OK, OK, OK! Before everyone freaks out on me and I get a TON of hate mail please just bare with me for a few moments. I swear I'm not promoting Cartoon Network or Disney Channel as learning tools! As a matter of fact the only time the Peanut and Cracker Jack's watch Cartoon Network or Disney is at their grandparents house with watchful adults switching the channel if a weird show like "Uncle Grandpa" or whatever it's name is (it is seriously the name of a cartoon if you haven't heard of it yet) comes on instead of something that's relatively harmless.

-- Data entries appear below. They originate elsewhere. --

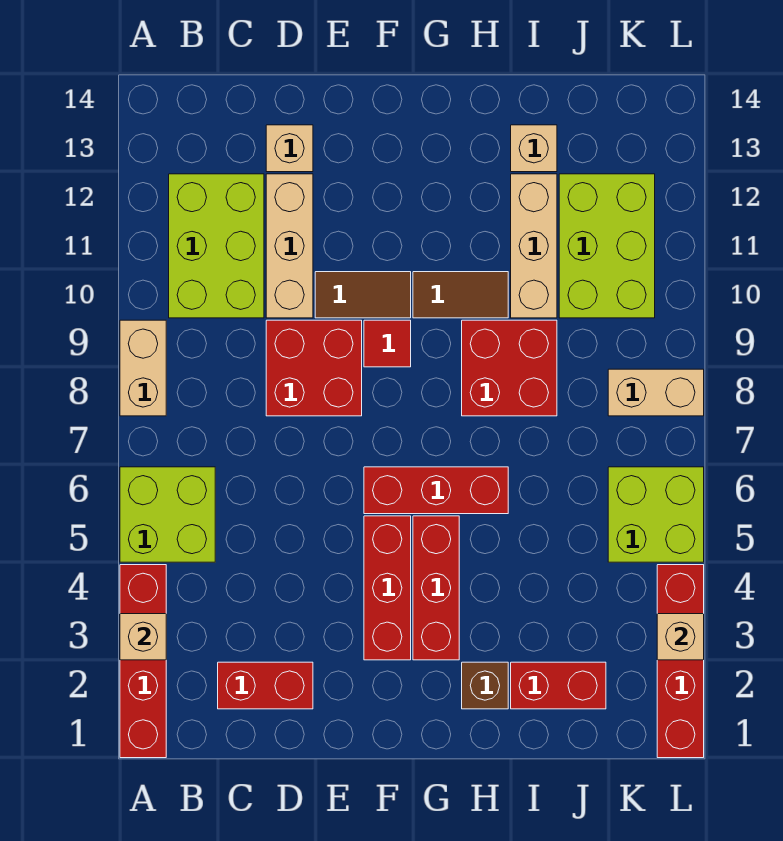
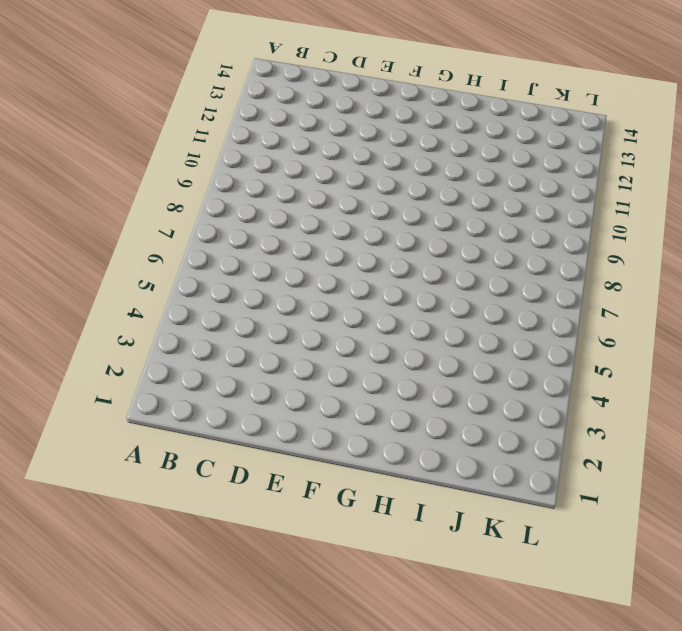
none -> red brick A1:A4 level 1
none -> lime brick A5:B6 level 1
none -> tan brick A8:A9 level 1

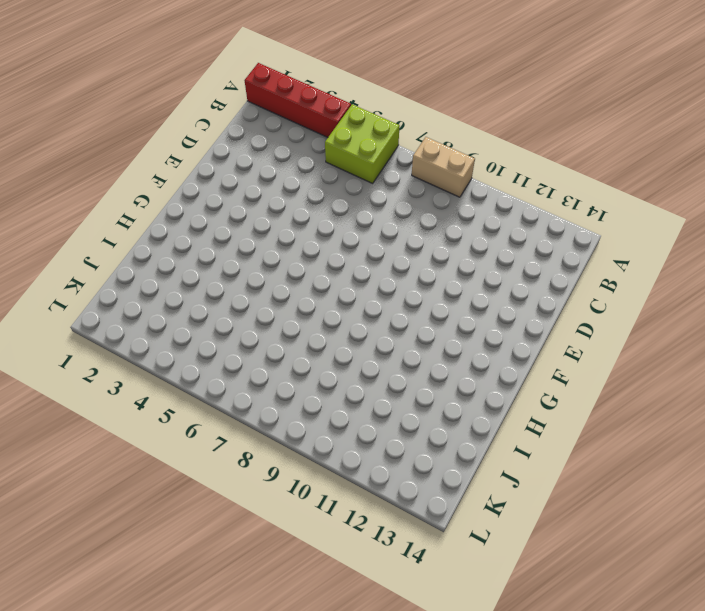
none -> lime brick B10:C12 level 1
none -> red brick C2:D2 level 1
none -> red brick D8:E9 level 1

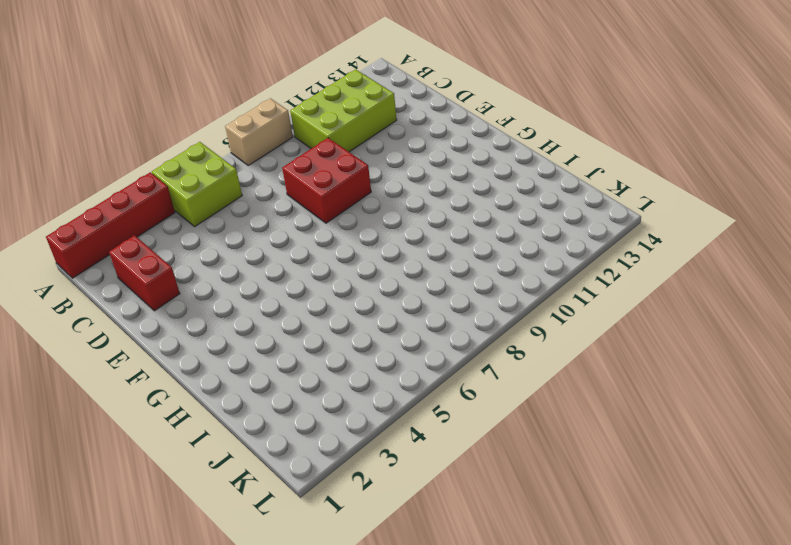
none -> tan brick D10:D12 level 1
none -> tan brick D13 level 1
none -> brown tile E10:F10 level 1

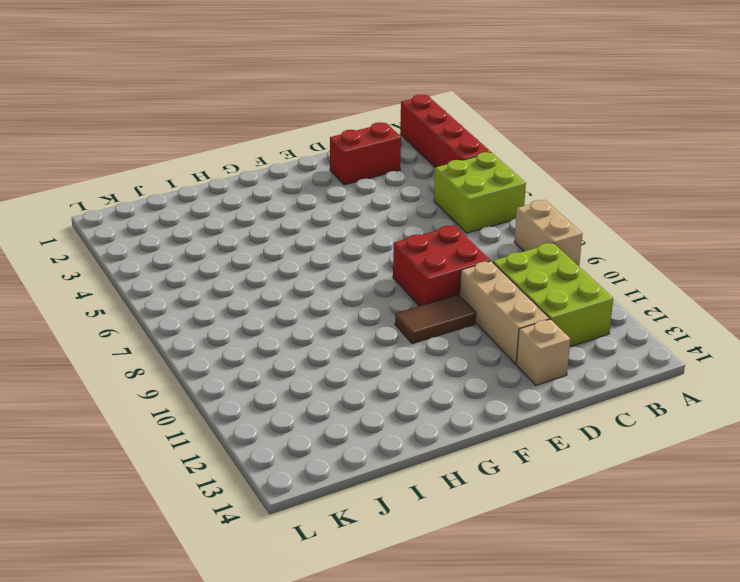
none -> red brick F3:F5 level 1
none -> red brick F6:H6 level 1
none -> red tile F9 level 1

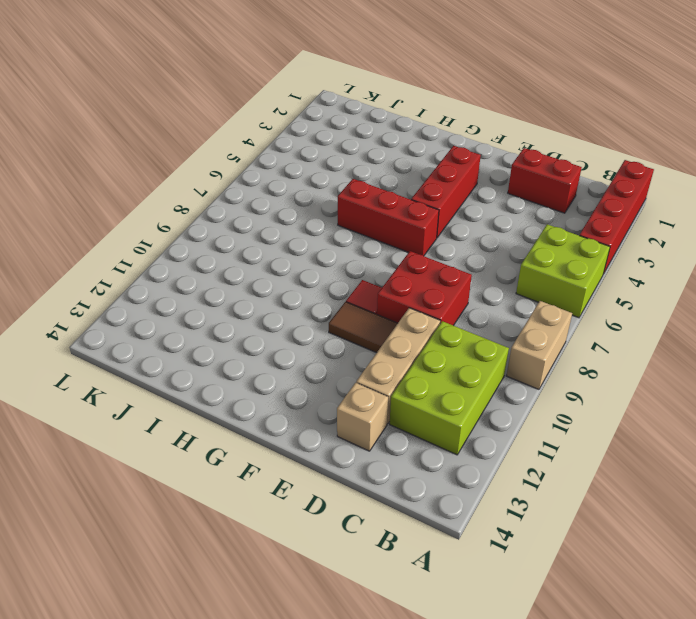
none -> red brick G3:G5 level 1
none -> brown tile G10:H10 level 1
none -> brown brick H2 level 1

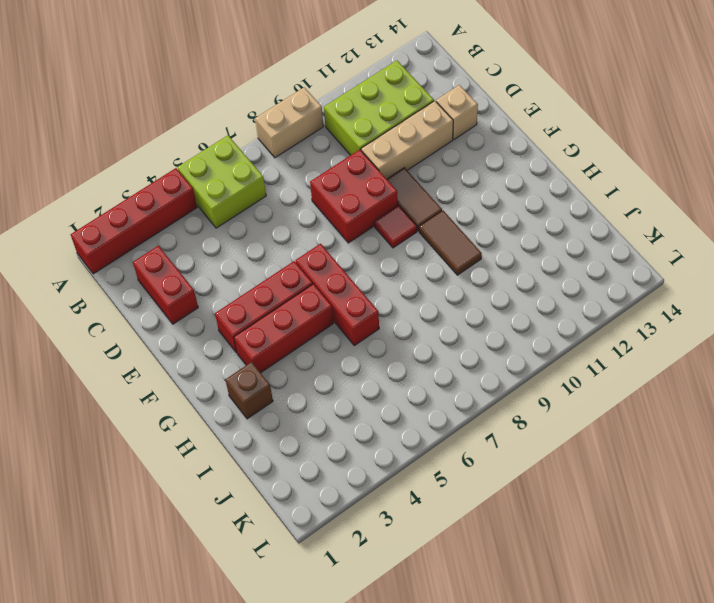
none -> red brick H8:I9 level 1
none -> red brick I2:J2 level 1
none -> tan brick I10:I12 level 1

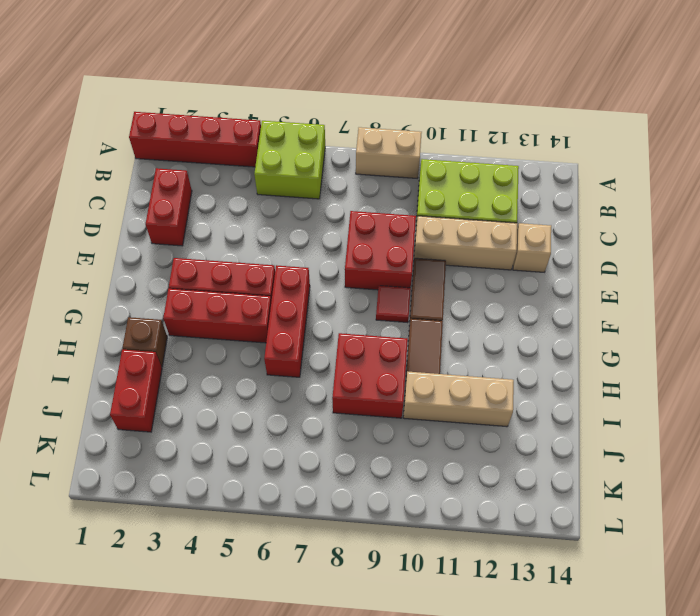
none -> tan brick I13 level 1
none -> lime brick J10:K12 level 1
none -> lime brick K5:L6 level 1

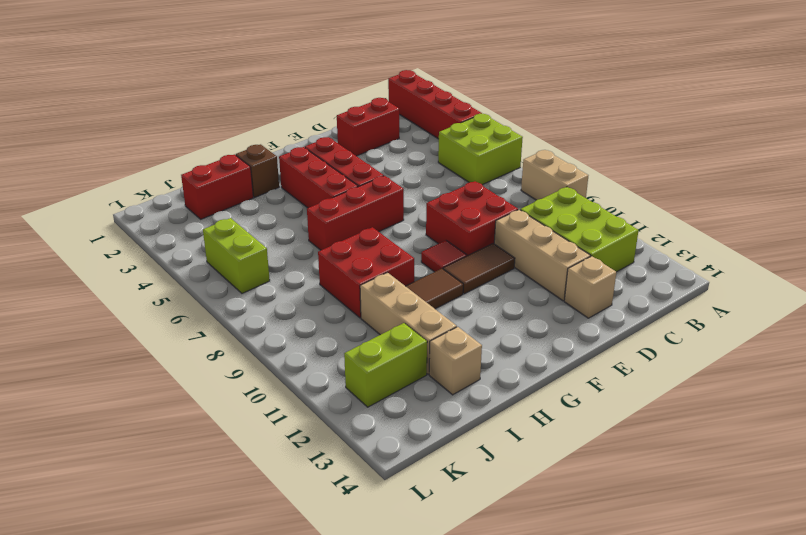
lime brick J12:K12 level 1 -> lime brick J10:K12 level 1
lime brick K5:K6 level 1 -> lime brick K5:L6 level 1
none -> tan brick K8:L8 level 1
none -> red brick L1:L4 level 1
none -> tan brick A3 level 2

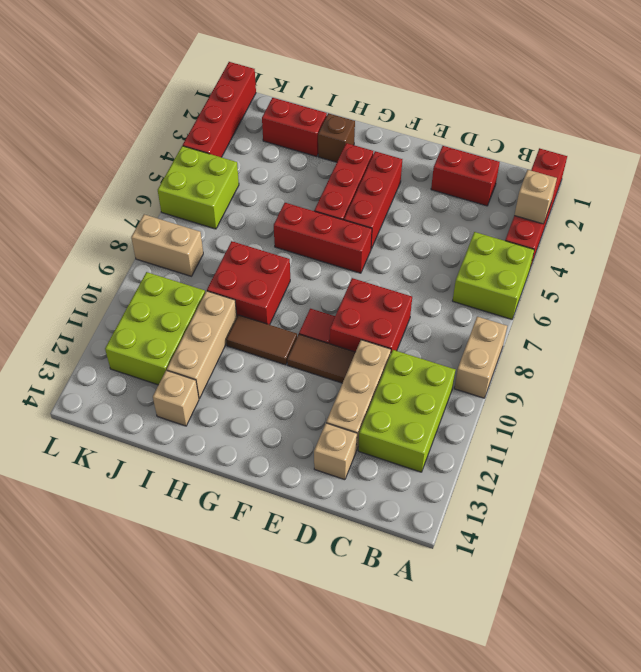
none -> tan brick L3 level 2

I'm talking about most of the shows that you will find on public broadcasting channels. Yes, I know, it's still cartoons. Yes, I know, we don't want our children in front of the television all of the time and that outside time is more important. I believe all of these things and our children actually watch very little television. But, all three of them watch public broadcasting from time to time. All three of them watch the news with us every day. Eldest Cracker Jack has been asking questions about what the news reports for about five years now, occasionally Younger Cracker Jack will ask about something she hears if it sparks her interest, and Peanut will sometimes pipe up with "That bad man broke the law, it's good the cops got him." We switch the channel on most violent news, or if it's concerning something sexual, but other than that they need to know what's going on in the world just as much as we do.
Whoops! Got off topic slightly for a moment there. Sorry about that. Anyways, back to the main reason I'm writing today. Television can, and will if given a chance, teach our children. It's up to us to monitor what they're watching so that we agree with what they are learning.

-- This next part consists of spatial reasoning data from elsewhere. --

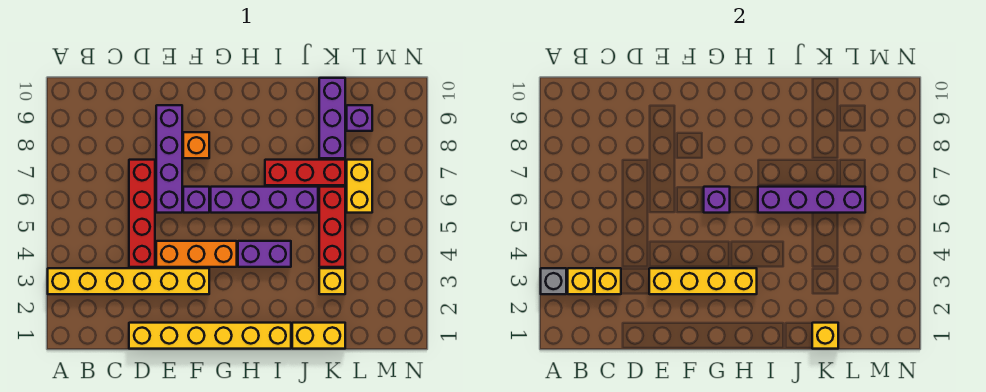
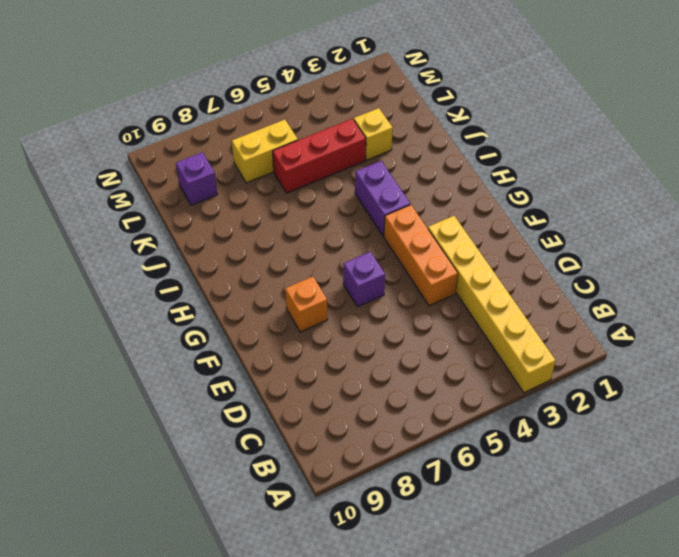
none -> yellow brick D1:I1 level 1
none -> red brick D4:D7 level 1
none -> purple brick E6:E9 level 1

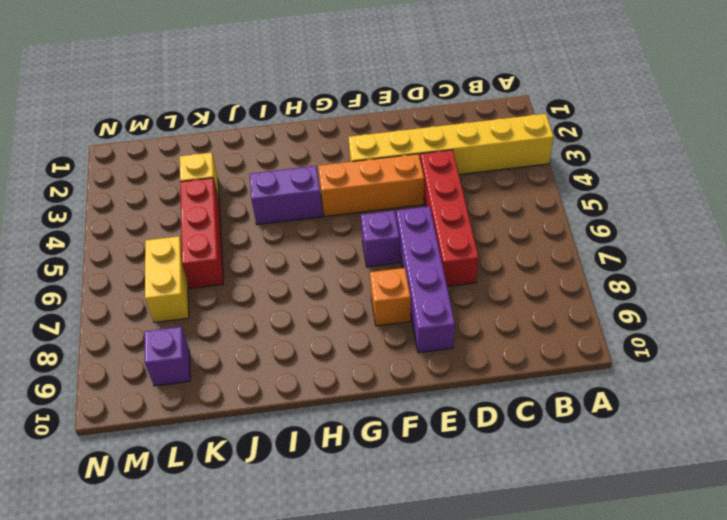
none -> yellow brick D1:I1 level 1
none -> purple brick G6:J6 level 1
none -> red brick I7:K7 level 1

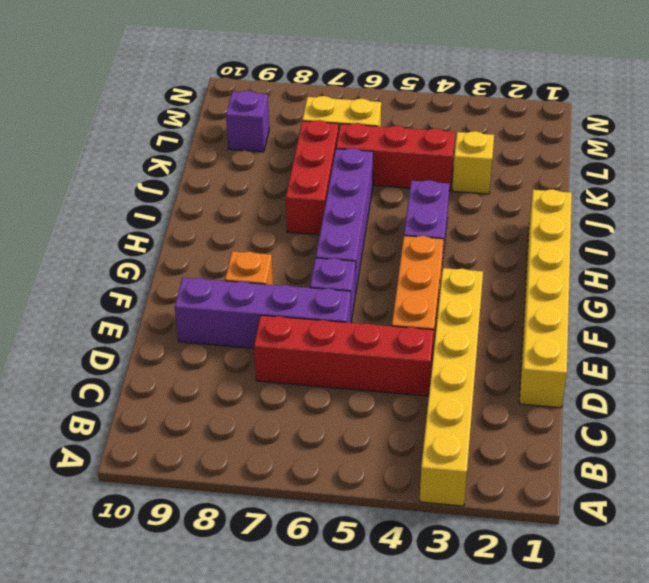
none -> yellow brick J1:K1 level 1
none -> purple brick K8:K10 level 1
none -> grey brick A3 level 2

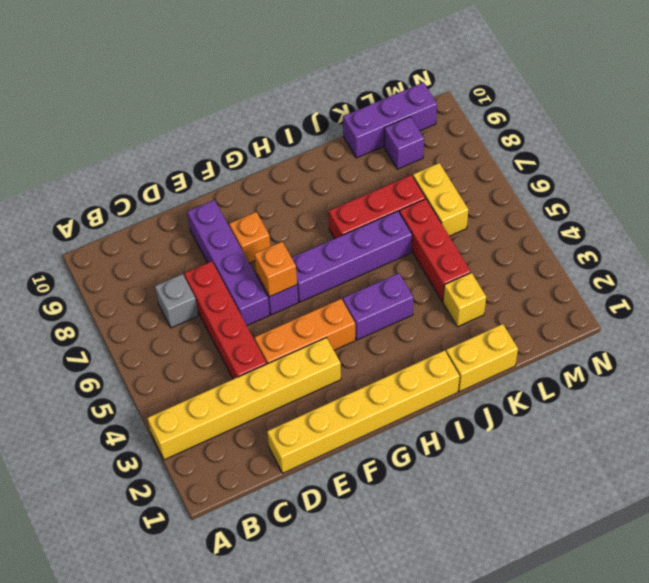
grey brick C7 level 1 -> grey brick A3 level 2
orange brick F6 level 2 -> none
purple brick K10:M10 level 1 -> purple brick K8:K10 level 1
none -> yellow brick B3 level 2
none -> yellow brick C3 level 2
none -> yellow brick E3:H3 level 2

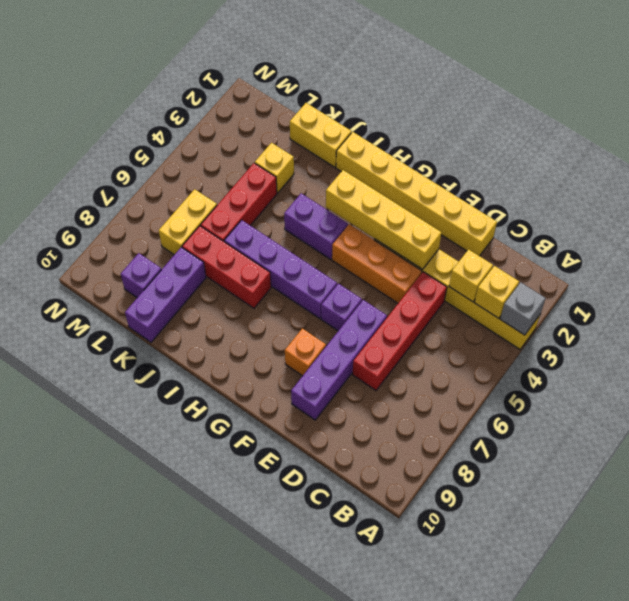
none -> purple brick G6 level 2
none -> purple brick I6:L6 level 2
none -> yellow brick K1 level 2

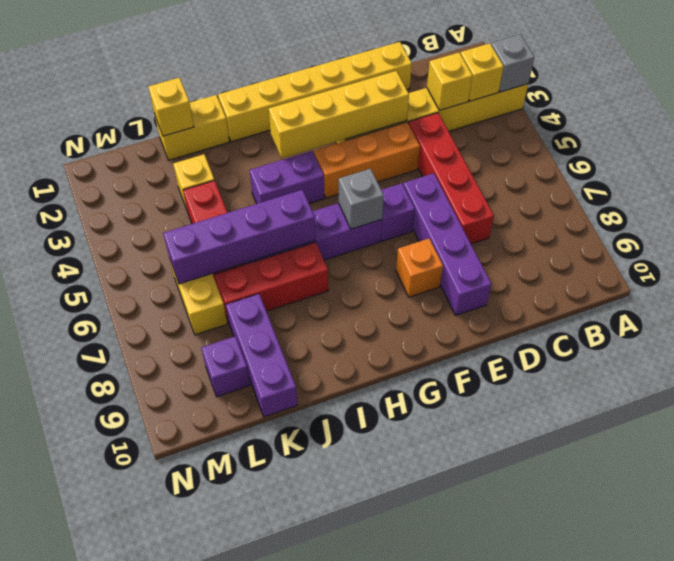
grey brick G6 level 2 -> purple brick G6 level 2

I absolutely love putting on Dinosaur Train for Peanut, the Cracker Jack's actually like it too, because there's a moral in each story for the most part and serious science when it comes to the information they give out about the dinosaurs. They don't "dumb it down" either they just present it in a child friendly way. They use the real name for each species of dinosaur and even sing songs that include those names. Each episode is about half an hour long with the end of it having scientific facts about dinosaurs being talked about by a real paleontologist. For those of you who have kiddos into dinos you should really let them check this out. You can also find full episodes online to watch.
Another favorite around this house is Sid the Science Kid. This show is about a preschool aged boy and his friends in preschool and was based on a preschool science curriculum called, Preschool Pathways to Science. One of the children's favorite episodes talks about decay where a pumpkin is used to show how decay happens (fall appropriate right? lol) and the decay song is really catchy. This show does follow some national standards but again you can find whole episodes online and pick and choose which ones fit with what you're teaching.
Word World is another good one for teaching sounds, sound blends, and words to younger children. The girls really really like this one and make sure to catch it at least a couple times a week. ECJ will sometimes join them even though this is not one of his favorite shows.
There's the show Wild Krats for children who are a bit older that focuses on animals. Along with several other shows that I simply cannot think of at the moment. The four I mentioned are ones that my kids watch on a semi regular basis.
Right now there are a TON of Halloween and fall episodes for almost every show if you go to http://pbskids.org/video/ and if nothing else these are sure fun to watch though most of them have a lesson that can be learned from them.
Here is how I would incorporate Sid The Science Kid into a lesson about spiders for my children. (I chose this one because it is one we did the other day and I refuse to have a live spider to study in the house.) I began with talking about house spiders and that they are generally harmless. I printed off several factoid sheets for my 11yo son, a coloring page for Peanut, and a quick worksheet that I found for YCJ by doing some web searches the night before. While I spoke about the house spiders they all listened and Peanut colored. Then I went to the site I shared above and clicked on Sid The Science Kid: Halloween Party. The teacher on the show explained spiders a bit better than I did and made them seem less spooky. All three kiddos watched the episode, YCJ then filled out her worksheet, ECJ then journaled with the help of his factoids, and Peanut went on to watch a Curious George episode because she absolutely loves him and I'm trying to get her excited for Halloween and not think it's scary. All in all this took about an hour to do and I probably could have shaved more time off if I had simply let them watch the episode and do the papers I'd given them without my talking to them first.
The main reason I use http://pbskids.org/video/ to help teach subjects, especially science, to Peanut is because it's a fun way to introduce a new science concept without getting her stressed out. It makes it fun and that's really important to her learning style.
Television used in moderation can be a learning tool. Cartoons in moderation can be learning tools. Used correctly these things are great.
Now time to send the kids outside to play.